-- Try it --
What is needed is an exact copy of the lines in the listing below, from the one with "patio chair <box>236,407,278,434</box>: 17.09" up to and including the one with "light pole <box>476,262,493,347</box>: 21.82", with no other lines.

-- Data shown --
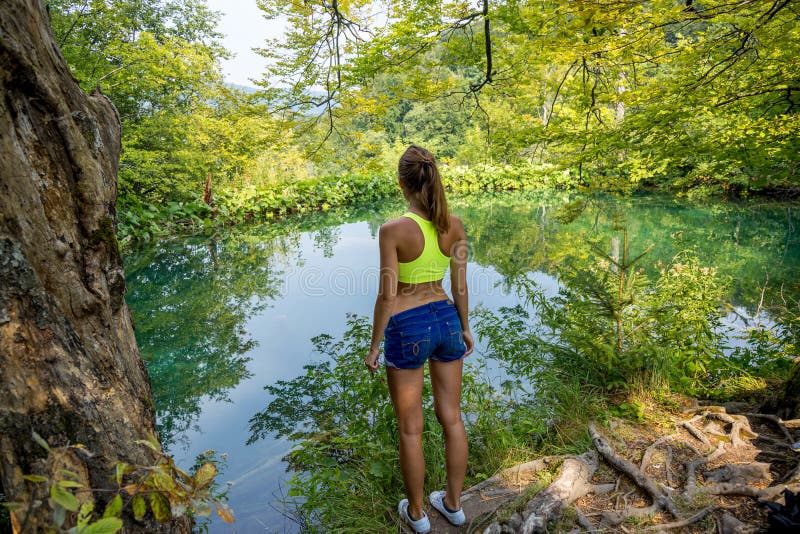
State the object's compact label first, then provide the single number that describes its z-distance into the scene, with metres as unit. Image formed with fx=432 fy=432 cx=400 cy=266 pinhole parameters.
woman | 1.82
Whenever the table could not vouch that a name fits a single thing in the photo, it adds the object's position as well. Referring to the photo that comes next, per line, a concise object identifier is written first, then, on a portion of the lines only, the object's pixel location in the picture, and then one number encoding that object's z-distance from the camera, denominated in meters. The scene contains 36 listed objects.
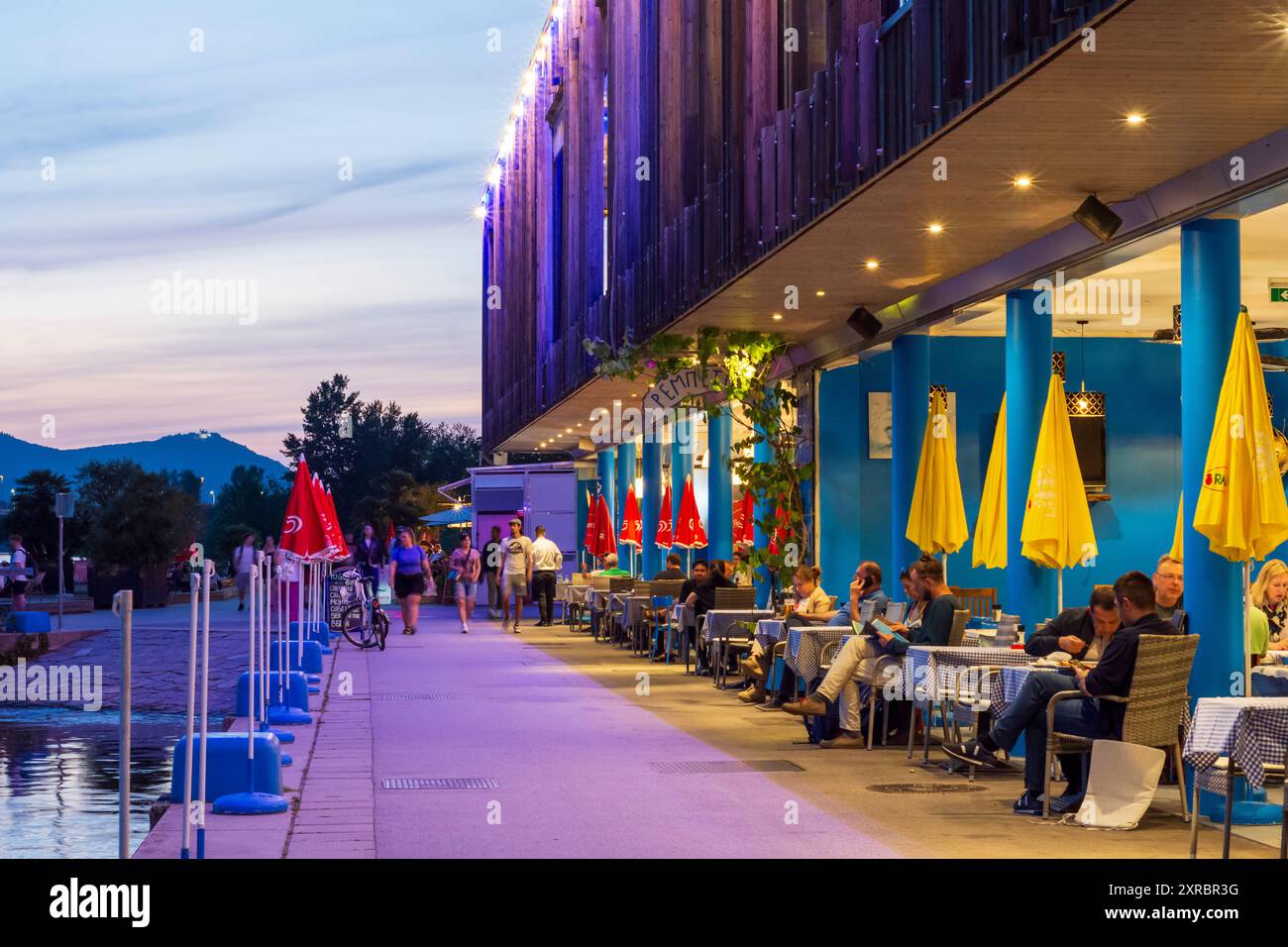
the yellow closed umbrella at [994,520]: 14.08
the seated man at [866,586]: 13.90
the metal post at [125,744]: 5.81
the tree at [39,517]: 53.84
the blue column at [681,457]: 30.34
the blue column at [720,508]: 26.03
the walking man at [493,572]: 36.75
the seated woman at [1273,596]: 12.36
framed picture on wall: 20.44
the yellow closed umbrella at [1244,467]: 9.77
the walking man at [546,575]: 32.69
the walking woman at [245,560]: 34.51
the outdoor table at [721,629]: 18.62
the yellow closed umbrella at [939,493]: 15.48
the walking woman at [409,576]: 28.22
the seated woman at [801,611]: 15.66
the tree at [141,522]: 47.78
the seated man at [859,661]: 12.55
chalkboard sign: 25.81
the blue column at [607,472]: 40.19
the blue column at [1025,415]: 13.80
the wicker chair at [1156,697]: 9.46
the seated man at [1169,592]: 11.16
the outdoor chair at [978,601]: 19.39
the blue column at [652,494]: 32.31
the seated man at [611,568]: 30.44
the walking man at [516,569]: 31.41
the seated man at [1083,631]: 10.77
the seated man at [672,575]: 24.94
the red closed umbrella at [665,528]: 28.62
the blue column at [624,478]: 37.03
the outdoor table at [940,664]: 11.50
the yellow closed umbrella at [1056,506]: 12.80
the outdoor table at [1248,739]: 7.68
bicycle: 24.97
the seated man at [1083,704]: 9.61
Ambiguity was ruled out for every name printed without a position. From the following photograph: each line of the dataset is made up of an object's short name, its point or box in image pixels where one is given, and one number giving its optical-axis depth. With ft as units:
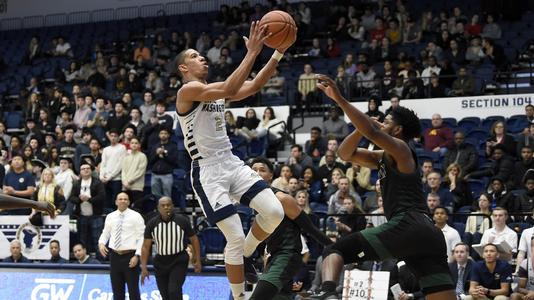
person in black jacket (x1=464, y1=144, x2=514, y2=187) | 46.42
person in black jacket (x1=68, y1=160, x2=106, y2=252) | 49.55
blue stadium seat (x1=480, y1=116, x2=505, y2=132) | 54.72
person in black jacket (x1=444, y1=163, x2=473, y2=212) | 45.09
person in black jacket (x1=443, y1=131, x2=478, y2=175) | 48.70
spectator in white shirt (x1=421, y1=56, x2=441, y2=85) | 60.44
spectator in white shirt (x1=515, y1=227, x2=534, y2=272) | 37.50
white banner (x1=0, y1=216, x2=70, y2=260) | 48.73
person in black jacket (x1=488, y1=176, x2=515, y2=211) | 43.04
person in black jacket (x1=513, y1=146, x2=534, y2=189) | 46.39
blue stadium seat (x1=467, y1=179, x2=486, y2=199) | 47.65
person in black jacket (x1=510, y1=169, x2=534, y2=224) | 42.09
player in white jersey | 24.99
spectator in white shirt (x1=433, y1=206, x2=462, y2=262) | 38.78
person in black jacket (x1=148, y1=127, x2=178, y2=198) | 52.60
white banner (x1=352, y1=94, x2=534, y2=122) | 57.36
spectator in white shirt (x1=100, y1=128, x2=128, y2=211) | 52.90
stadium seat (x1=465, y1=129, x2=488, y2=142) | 53.78
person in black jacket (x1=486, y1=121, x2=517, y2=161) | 48.29
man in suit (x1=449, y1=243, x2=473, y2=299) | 37.47
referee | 38.45
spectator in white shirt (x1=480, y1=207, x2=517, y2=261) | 38.83
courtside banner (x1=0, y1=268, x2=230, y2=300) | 43.01
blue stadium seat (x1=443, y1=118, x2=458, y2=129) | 56.24
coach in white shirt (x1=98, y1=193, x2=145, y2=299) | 40.70
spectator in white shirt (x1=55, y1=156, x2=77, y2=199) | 52.29
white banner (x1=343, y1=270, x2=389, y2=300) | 34.45
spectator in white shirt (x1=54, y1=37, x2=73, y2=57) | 86.17
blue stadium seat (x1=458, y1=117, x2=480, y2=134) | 56.18
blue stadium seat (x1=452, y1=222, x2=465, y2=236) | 42.05
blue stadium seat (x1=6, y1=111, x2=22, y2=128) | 73.72
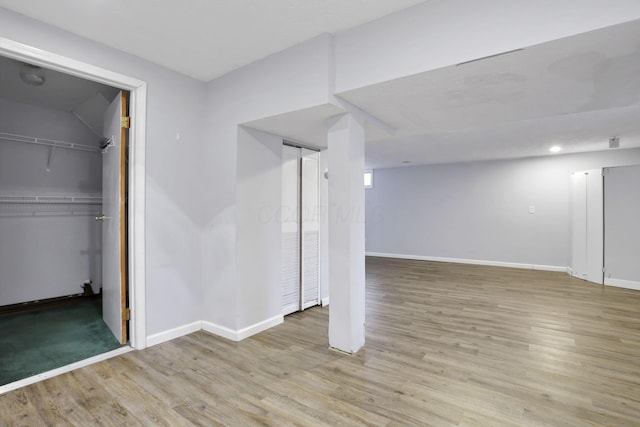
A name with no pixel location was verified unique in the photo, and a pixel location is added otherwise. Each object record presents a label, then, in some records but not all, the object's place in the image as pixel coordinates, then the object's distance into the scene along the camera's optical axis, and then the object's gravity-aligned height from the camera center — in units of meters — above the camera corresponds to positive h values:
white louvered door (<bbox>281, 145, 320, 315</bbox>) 3.60 -0.23
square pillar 2.63 -0.18
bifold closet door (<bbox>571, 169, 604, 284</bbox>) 5.25 -0.27
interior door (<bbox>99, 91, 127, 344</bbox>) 2.73 -0.10
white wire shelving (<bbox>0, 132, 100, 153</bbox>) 3.66 +0.86
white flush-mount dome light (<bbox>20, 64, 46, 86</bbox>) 2.84 +1.27
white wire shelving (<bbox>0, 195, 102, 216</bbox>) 3.71 +0.07
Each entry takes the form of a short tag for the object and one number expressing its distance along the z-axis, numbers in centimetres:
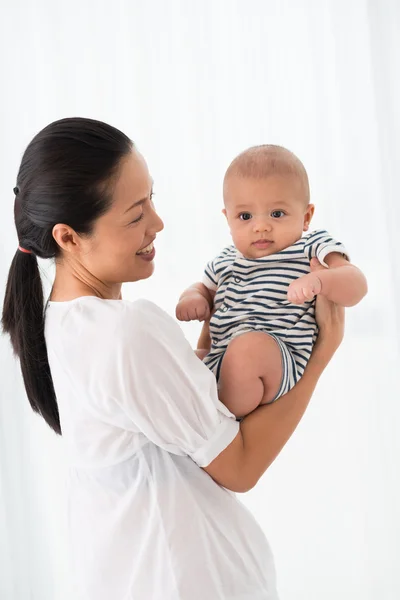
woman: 118
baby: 135
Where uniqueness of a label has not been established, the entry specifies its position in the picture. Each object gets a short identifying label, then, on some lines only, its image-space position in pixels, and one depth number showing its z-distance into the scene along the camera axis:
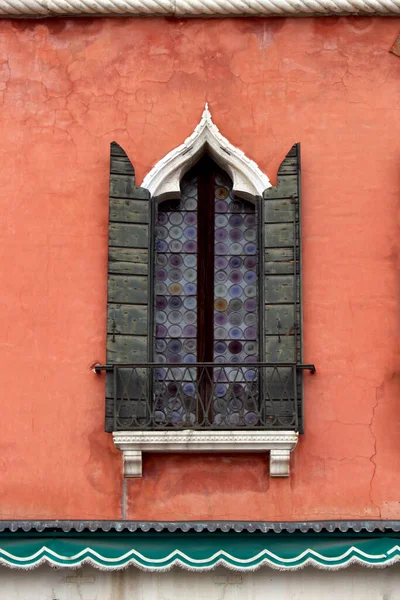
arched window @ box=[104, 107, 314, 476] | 14.56
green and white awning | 13.71
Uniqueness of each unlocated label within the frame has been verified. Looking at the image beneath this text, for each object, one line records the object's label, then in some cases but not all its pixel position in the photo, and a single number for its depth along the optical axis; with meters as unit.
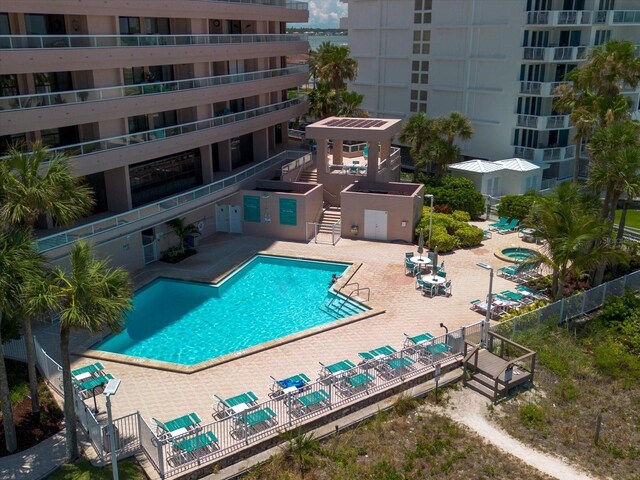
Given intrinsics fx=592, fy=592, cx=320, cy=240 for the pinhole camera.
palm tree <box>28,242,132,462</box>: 14.46
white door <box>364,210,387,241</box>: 34.64
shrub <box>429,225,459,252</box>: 33.00
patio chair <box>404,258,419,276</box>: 29.98
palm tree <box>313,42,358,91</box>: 45.59
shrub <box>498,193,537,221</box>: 37.12
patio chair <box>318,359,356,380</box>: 20.56
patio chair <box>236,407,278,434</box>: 17.09
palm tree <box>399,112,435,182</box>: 41.84
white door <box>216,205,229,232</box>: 35.97
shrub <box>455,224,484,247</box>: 34.09
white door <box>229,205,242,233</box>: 36.00
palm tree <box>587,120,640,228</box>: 25.19
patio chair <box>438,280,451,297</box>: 27.77
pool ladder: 27.30
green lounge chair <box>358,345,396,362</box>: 21.68
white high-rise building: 43.59
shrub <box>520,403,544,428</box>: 18.91
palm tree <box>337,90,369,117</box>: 46.03
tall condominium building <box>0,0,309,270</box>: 25.34
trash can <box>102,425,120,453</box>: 16.28
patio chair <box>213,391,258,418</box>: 18.16
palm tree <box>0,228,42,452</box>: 14.81
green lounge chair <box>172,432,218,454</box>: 16.27
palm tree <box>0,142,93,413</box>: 15.62
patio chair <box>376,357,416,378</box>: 20.36
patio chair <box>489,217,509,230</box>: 37.41
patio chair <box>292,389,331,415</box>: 18.38
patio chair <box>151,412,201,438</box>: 16.92
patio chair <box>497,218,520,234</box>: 36.86
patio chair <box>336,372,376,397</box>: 19.41
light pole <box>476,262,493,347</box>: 21.82
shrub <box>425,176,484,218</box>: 38.50
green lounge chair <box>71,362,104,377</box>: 20.32
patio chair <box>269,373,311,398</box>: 19.17
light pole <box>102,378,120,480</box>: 12.88
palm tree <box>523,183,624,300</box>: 24.16
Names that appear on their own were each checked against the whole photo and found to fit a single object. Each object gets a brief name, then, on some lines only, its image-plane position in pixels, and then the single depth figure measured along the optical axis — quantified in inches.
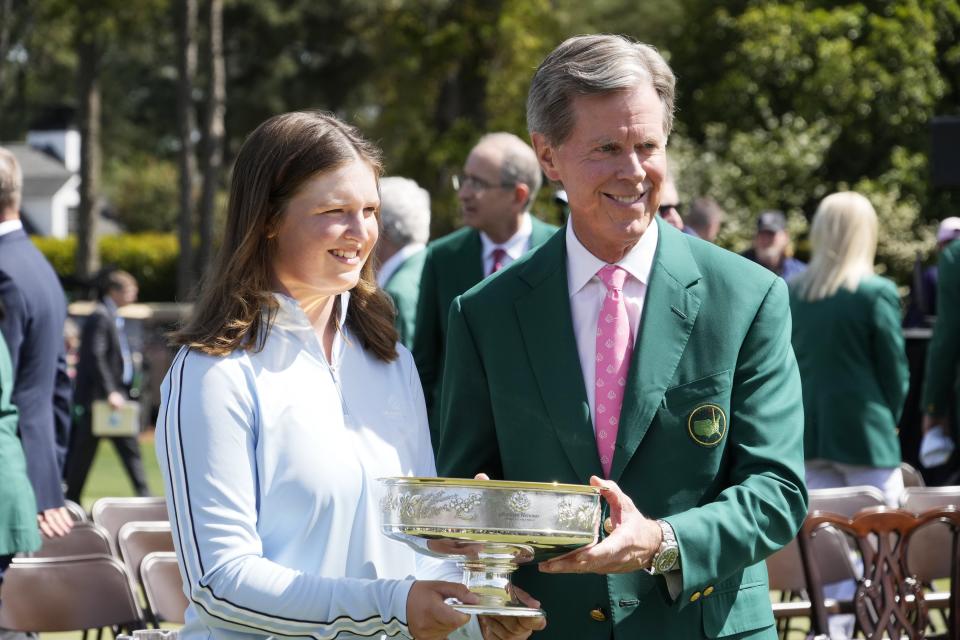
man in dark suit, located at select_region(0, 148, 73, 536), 440.8
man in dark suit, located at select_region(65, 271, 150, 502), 990.4
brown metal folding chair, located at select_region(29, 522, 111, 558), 416.8
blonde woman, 560.1
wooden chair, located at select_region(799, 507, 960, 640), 374.9
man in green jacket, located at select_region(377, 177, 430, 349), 525.7
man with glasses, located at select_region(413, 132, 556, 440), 470.6
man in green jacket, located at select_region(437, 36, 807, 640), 212.1
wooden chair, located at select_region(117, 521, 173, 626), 411.8
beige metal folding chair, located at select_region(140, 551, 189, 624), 378.6
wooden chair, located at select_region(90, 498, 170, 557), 468.1
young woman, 202.7
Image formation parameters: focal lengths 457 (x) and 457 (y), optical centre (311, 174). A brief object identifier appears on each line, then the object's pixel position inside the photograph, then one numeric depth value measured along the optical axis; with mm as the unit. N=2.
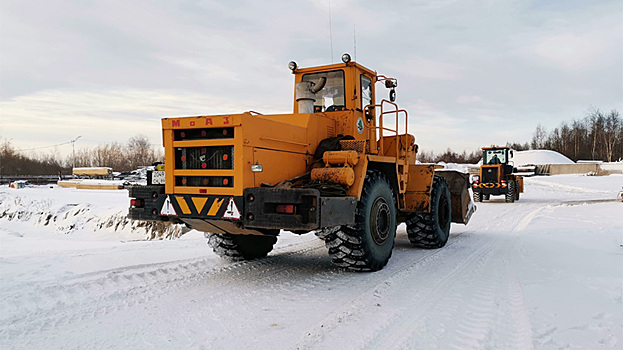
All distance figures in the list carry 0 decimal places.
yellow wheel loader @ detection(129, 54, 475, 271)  5227
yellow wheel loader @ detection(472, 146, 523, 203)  21369
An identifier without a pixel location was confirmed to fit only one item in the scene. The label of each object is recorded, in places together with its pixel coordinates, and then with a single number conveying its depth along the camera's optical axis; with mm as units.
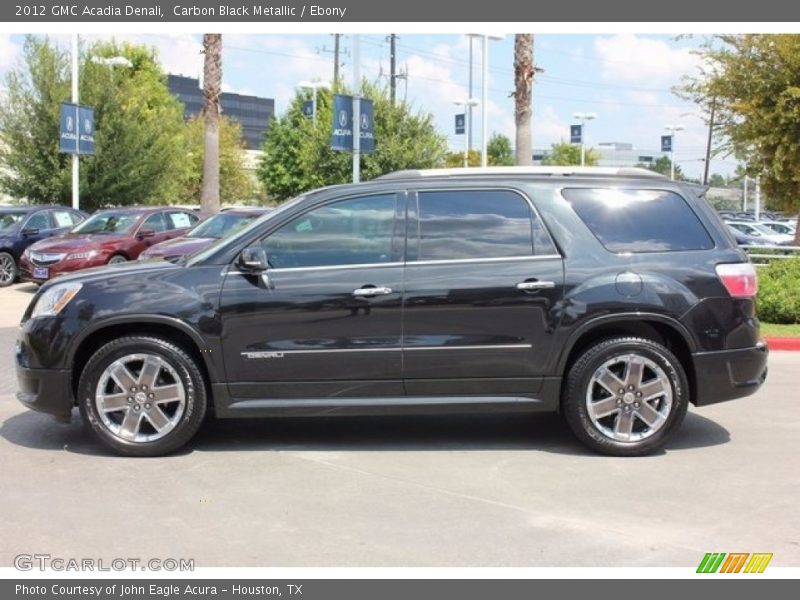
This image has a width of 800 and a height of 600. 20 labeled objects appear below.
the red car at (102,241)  16062
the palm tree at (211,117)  23297
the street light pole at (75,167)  24578
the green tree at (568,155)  73250
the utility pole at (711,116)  18355
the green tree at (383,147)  33781
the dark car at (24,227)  18078
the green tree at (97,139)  28828
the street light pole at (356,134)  18781
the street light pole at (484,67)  29900
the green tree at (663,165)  87281
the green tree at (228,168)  51219
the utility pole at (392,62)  58828
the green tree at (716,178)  129125
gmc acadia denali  5844
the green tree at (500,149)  84350
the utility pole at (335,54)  55509
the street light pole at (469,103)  45188
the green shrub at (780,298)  11859
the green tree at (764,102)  16375
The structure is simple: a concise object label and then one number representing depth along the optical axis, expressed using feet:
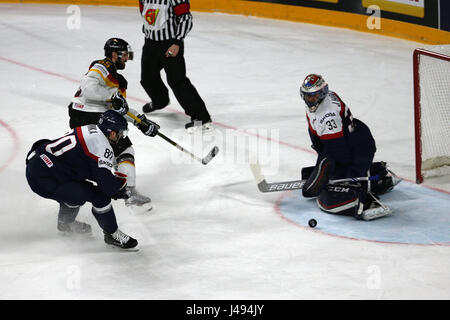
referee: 47.80
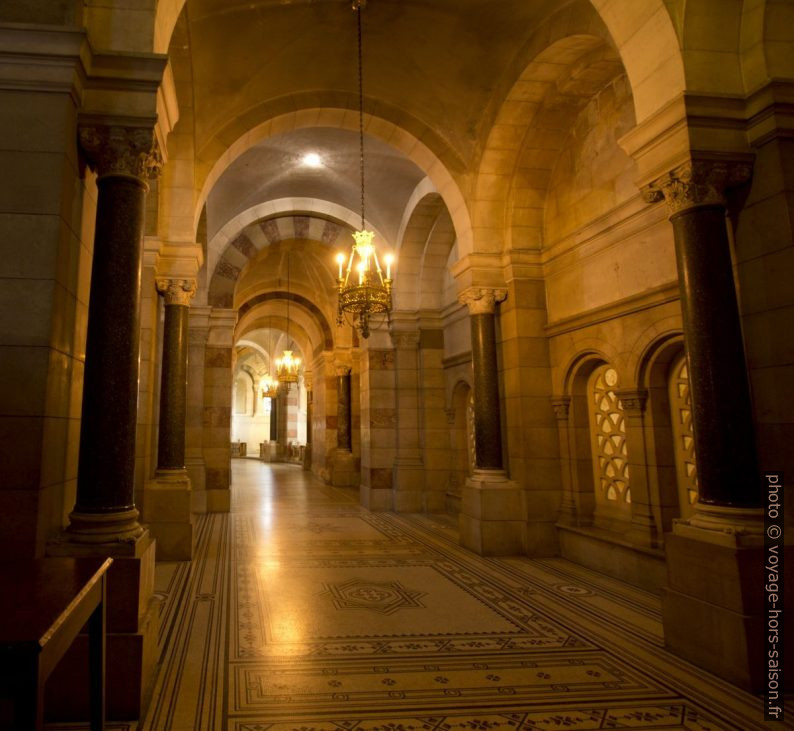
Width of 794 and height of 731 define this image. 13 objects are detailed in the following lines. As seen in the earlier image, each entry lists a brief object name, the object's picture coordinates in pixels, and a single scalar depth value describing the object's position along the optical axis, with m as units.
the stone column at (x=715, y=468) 3.34
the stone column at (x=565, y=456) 6.81
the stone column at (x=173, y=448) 6.45
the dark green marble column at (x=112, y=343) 3.16
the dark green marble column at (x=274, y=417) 28.11
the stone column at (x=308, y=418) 20.02
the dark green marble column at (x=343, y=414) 15.70
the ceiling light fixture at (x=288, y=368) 17.41
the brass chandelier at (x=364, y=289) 7.14
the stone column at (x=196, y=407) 10.14
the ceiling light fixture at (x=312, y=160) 10.23
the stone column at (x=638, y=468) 5.57
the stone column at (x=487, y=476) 6.95
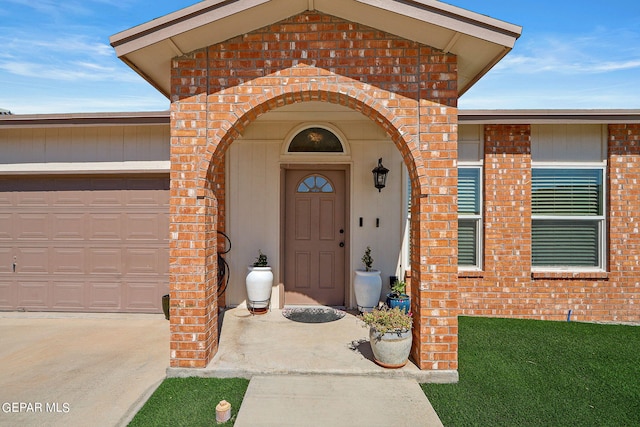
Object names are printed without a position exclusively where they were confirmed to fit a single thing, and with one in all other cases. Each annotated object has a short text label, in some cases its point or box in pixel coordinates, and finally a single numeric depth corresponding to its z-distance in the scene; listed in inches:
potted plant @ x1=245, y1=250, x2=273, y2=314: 225.8
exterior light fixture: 229.9
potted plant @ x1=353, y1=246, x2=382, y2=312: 224.2
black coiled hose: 235.0
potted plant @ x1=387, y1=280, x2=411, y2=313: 208.8
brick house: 232.4
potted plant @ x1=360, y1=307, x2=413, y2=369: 145.0
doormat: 216.1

-- Written response --
patio chair <box>236,407,278,434</box>: 17.09
palm tree <box>399,112,435,182</box>: 41.84
white door <box>216,205,229,232</box>: 35.97
shrub <box>455,224,484,247</box>: 34.09
white door <box>229,205,242,233</box>: 36.00
palm tree <box>587,120,640,228</box>: 25.19
patio chair <box>438,280,451,297</box>: 27.77
pool ladder: 27.30
green lounge chair <box>358,345,396,362</box>: 21.68
white high-rise building: 43.59
shrub <box>520,403,544,428</box>: 18.91
palm tree <box>337,90,369,117</box>: 46.03
tall condominium building <box>0,0,309,270</box>: 25.34
trash can <box>102,425,120,453</box>: 16.28
patio chair <box>213,391,258,418</box>: 18.16
palm tree <box>0,228,42,452</box>: 14.81
green lounge chair <box>172,432,218,454</box>: 16.27
palm tree <box>0,142,93,413</box>: 15.62
patio chair <box>376,357,416,378</box>: 20.36
patio chair <box>489,217,509,230</box>: 37.41
patio chair <box>292,389,331,415</box>: 18.38
patio chair <box>151,412,201,438</box>: 16.92
patio chair <box>497,218,520,234</box>: 36.86
patio chair <box>336,372,376,397</box>: 19.41
light pole <box>476,262,493,347</box>: 21.82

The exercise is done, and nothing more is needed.